Oh The Places We'll Go: My Bodies Journey

Oh The Places We'll Go: My Bodies Journey: So, I've been home for winter break a few days now, and I was looking through old photos of me from around freshman and sophomore yea...





So this is a post that I put on my other blog which less people ever see because I didn't want people to see it. But I recently looked over the post again, and It still gives me chills. I have struggled with loving my body for so long. In the first pictures where I am tiny, I thought I was fat, and then you can see that I gained a lot of weight after being sent to wilderness and boarding school.

Its still hard to love my body, when I know I used to be so much smaller. I always find myself comparing my body to other girls my age. I find that I am really negative inside my head about my body.

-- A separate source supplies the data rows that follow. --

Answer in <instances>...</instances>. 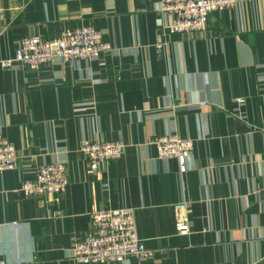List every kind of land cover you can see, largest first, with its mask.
Wrapping results in <instances>:
<instances>
[{
  "label": "crops",
  "instance_id": "1",
  "mask_svg": "<svg viewBox=\"0 0 264 264\" xmlns=\"http://www.w3.org/2000/svg\"><path fill=\"white\" fill-rule=\"evenodd\" d=\"M159 7L0 0V59L23 37L52 40L82 26L111 46L37 70L0 66V134L17 154L16 167L0 172V258L8 264H81L72 246L92 231L90 214L120 207L133 209L152 256L97 264H264V0H236L188 34H169ZM167 134L193 141L184 171L157 156L151 141ZM116 140L124 152L90 171L80 145ZM54 163L65 166L62 194L19 191ZM179 201L186 234L175 231Z\"/></svg>",
  "mask_w": 264,
  "mask_h": 264
},
{
  "label": "built area",
  "instance_id": "2",
  "mask_svg": "<svg viewBox=\"0 0 264 264\" xmlns=\"http://www.w3.org/2000/svg\"><path fill=\"white\" fill-rule=\"evenodd\" d=\"M160 11L170 17L165 25L169 34H188L203 32L207 28L208 14L233 6L236 0H159ZM163 44L155 46L157 53ZM111 49L102 39L100 31L90 26L65 28L52 40L39 36H27L19 40L12 56L0 59V66L9 69L21 65L37 70L51 64L56 59L65 61L89 60ZM241 101V100H239ZM160 159L175 158L179 169L185 170V160L190 154L193 141L177 134H167L151 141ZM126 147L121 140L85 141L80 150L87 159L88 169L96 172L102 165L120 156ZM17 154L13 145L0 134V172L16 167ZM65 166L61 163L40 166L35 178L24 181L19 191L24 196L62 194L67 186ZM176 212L175 231L179 234L189 232L185 215L186 202L173 204ZM56 211L55 213H57ZM92 231L72 246V259L81 264L101 262H122L128 258L147 260L152 251L144 245L136 232L134 211L130 207L102 208L90 214ZM0 264H8L0 258Z\"/></svg>",
  "mask_w": 264,
  "mask_h": 264
}]
</instances>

For example someone who I deem pretty walks by, and the immediate thought in my head is "I wish I was that skinny, I wish I was that pretty..." But I realize that I am having those automatic negative thoughts and I try to combat them with saying that I am healthier now, I now longer force myself to throw up everything I eat, I no longer eat hardly anything, I am stronger than I was back then, both emotionally, mentally and physically.

We live in a society where thin is what everyone wants to be, it is what seen as the perfect body. But I have curves, I have love handles, I have a little belly pouch, but I am still beautiful. But sometimes that is hard to remember. Its easy to compare, its easy to be negative, its easy to hate your body. But its hard to love it, Its hard to say, "Damn I look hot today". I know I am not the only one that struggles with body image issues out there. And for girls who are currently struggling with an eating disorder, there is help out there and you can stop.



What are y'alls thoughts on Body Image?

I'd love to hear what you have to say on this subject.